シュラグが告発したのは、単なる研究不正ではない。アルツハイマー病の原因とされてきた「アミロイド仮説」を支える重要な論文の多くが、改ざんされた画像に基づいていたという事実だった。
700万人の患者を裏切った「希望の薬」
アメリカだけで約700万人、65歳以上の9人に1人が苦しむアルツハイマー病。家族を含めれば1100万人以上が、愛する人の記憶が失われていく残酷な現実と闘っている。2023年だけで、家族による介護の経済的価値は3500億ドル(約52兆円)に達した。

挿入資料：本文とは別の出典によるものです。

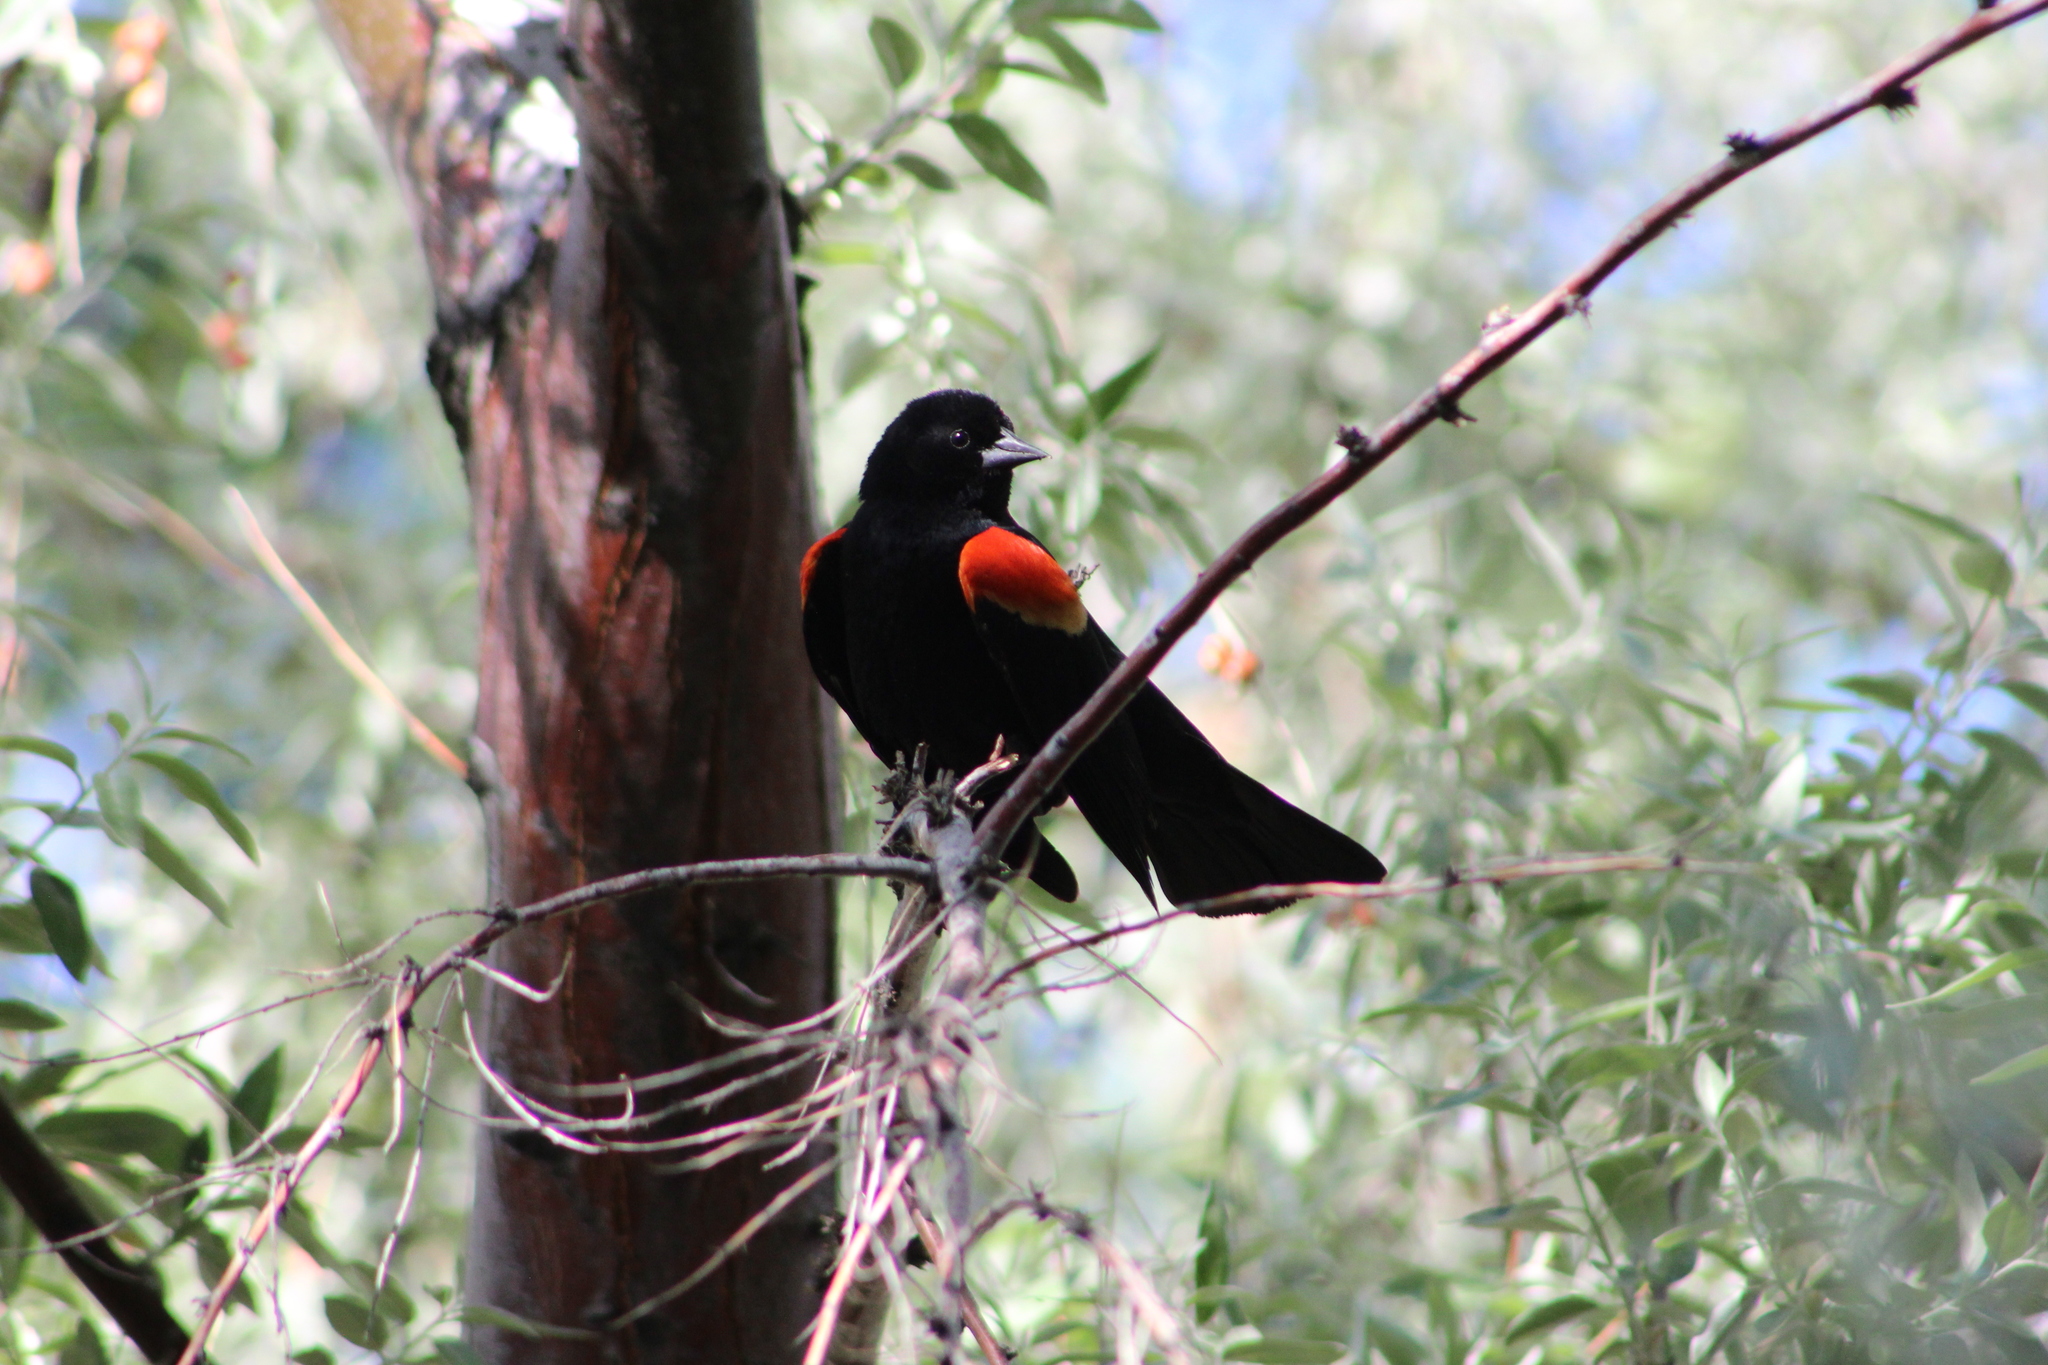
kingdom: Animalia
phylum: Chordata
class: Aves
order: Passeriformes
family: Icteridae
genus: Agelaius
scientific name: Agelaius phoeniceus
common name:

そんな絶望的な状況の中、テキサス州の小さな製薬会社カサバ・サイエンシズ(Cassava Sciences)が開発した「シムフィラム」という薬は、まさに奇跡の薬として期待を集めていた。同社のCEOレミ・バルビエ(Remi Barbier)は、この薬が記憶力を改善し、日常生活の質を向上させると豪語していた。
しかし、シュラグの調査により、この薬の科学的根拠となる研究データの多くが捏造されていた可能性が浮上した。論文に掲載されたウェスタンブロット(タンパク質を検出する実験手法)の画像は、明らかにコピー&ペーストされ、都合よく編集されていた。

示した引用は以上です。